» EXERCISE OBJECTIVE: An exact copy of every record below is needed, with the pictures left out.

Electronic design automation data:
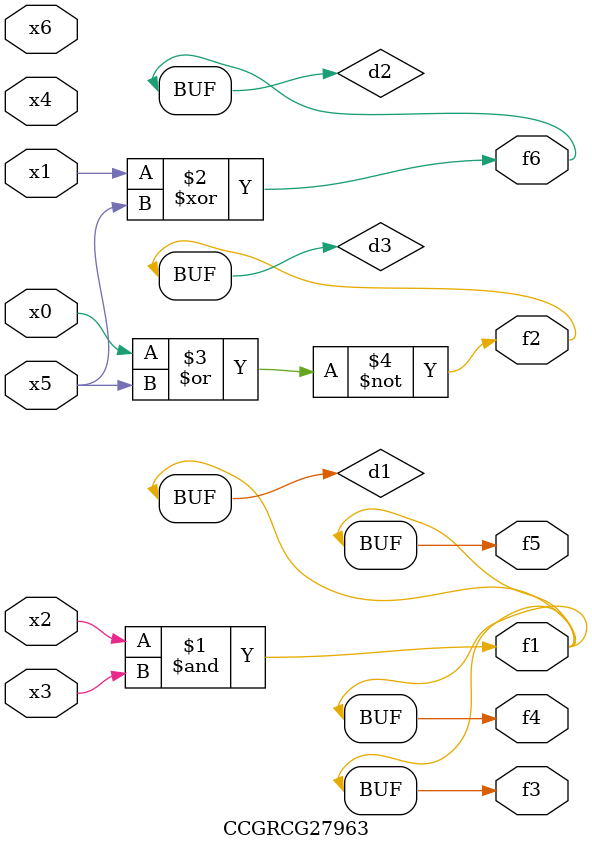
<source format=v>
module CCGRCG27963(
	input x0, x1, x2, x3, x4, x5, x6,
	output f1, f2, f3, f4, f5, f6
);

	wire d1, d2, d3;

	and (d1, x2, x3);
	xor (d2, x1, x5);
	nor (d3, x0, x5);
	assign f1 = d1;
	assign f2 = d3;
	assign f3 = d1;
	assign f4 = d1;
	assign f5 = d1;
	assign f6 = d2;
endmodule

</source>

» ANSWER SECTION:
<source format=v>
module CCGRCG27963(
	input x0, x1, x2, x3, x4, x5, x6,
	output f1, f2, f3, f4, f5, f6
);

	wire d1, d2, d3;

	and (d1, x2, x3);
	xor (d2, x1, x5);
	nor (d3, x0, x5);
	assign f1 = d1;
	assign f2 = d3;
	assign f3 = d1;
	assign f4 = d1;
	assign f5 = d1;
	assign f6 = d2;
endmodule

</source>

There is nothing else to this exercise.